Cauã era descendente de índios, um dos garotos mais populares de Korõaran por ser filho de um pajé da uma das poucas tribos indígenas que ainda se mantinha intactas em seus costumes. Era irmão mais novo de Mariú, diretor da casa Tupã, tinha também uma irmã mais nova, Tainá.Estava no último ano, era tradição de sua família sempre serem escolhidos para a casa Tupã, e Mariú, com apenas 23 anos, já era seu diretor, por ter demonstrado ser merecedor. Na verdade, todos os diretores de Korõaran era jovens demais, o mais velho era Julio, e tinha 30 anos. Eram escolhidos por seus méritos, e todos eles tinham incríveis histórias de vida para contar. Cauã não era muito diferente de seu imão, era um guerreiro nato, por isso queria ser o campeão de Korõaran, e ganhar aquele Torneio. Mas Liz não entendia. E ele era grosso o bastante para fazer daquilo um inferno.

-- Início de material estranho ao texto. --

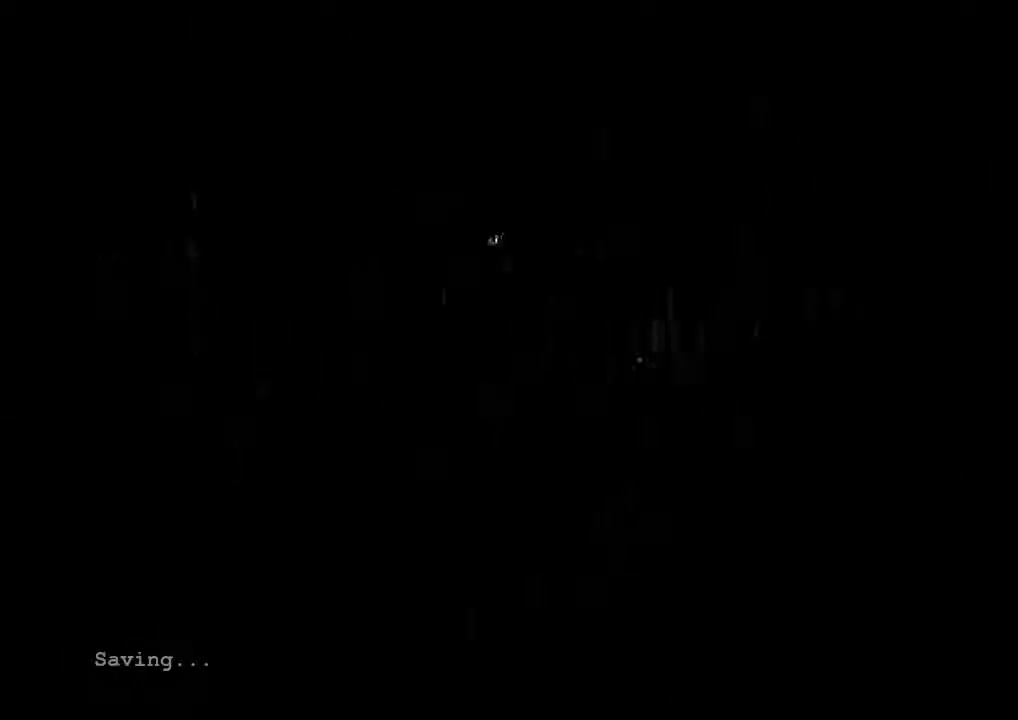
{"keys": ["shift", "w"], "mouse": [], "events": [[167, "mouse_right", "up"]]}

Seu orgulho não o deixou ir atrás da namorada, apenas seguiu em frente, e acompanhado por uma platéia frenética de amigos da Tupã, colocou o pergaminho com seu nome no Cálice de Fogo.

***

Christian checou o Mapa do Maroto para verificar onde Hermione e Rony estariam. Não tinha muita noção de quanto tempo tinha passado desde que fora ao encontro de Daniel, mas agora via que os dois estavam na companhia de Harry e Remo, num corredor não muito longe dali. Ele se antecipou e foi ao encontro dos quatro. Chegando até eles, Christian estranhou os olhares na sua direção, mas ignorou, olhando para Remo, tentando parecer bem natural.

- Já está tudo certo lá... Onde está o rato maldito?

Mas houve um silêncio cortante. Ele reparou que Hermione estava com os olhos úmidos, Rony e Harry tinham os dedos fechados com força contra seus punhos. Ele sentiu um arrepio de tensão.

- Que houve, pessoal? – Perguntou, cauteloso.
- Traidor! – Harry falou entre os dentes – Covarde! Eu acreditei em você!
- Que isso agora? – Christian encarou Harry, confuso.
- Não tenta, Christian... Pedro estava sobre efeito do Veritasserum... Sabemos de tudo. – Remo comentou com ar de decepção – Acho que você sabe o que isso significa...

Christian sentiu todo seu corpo ficar rígido, num calafrio que atingiu seu estômago, como um soco muito bem dado. Sua face ficou pálida e seus joelhos bambearam. Não era possível o que estava acontecendo.

- Não... Vocês não estão pensando que eu...?
- Não estamos pensando... Temos certeza – Remo estava com a face triste – É uma pena, Christian... Eu achei mesmo que você fosse confiável... Eu lamento, mas a Ordem saberá. Afinal, você tem um pacto conosco. Seu futuro será decido ainda esta noite.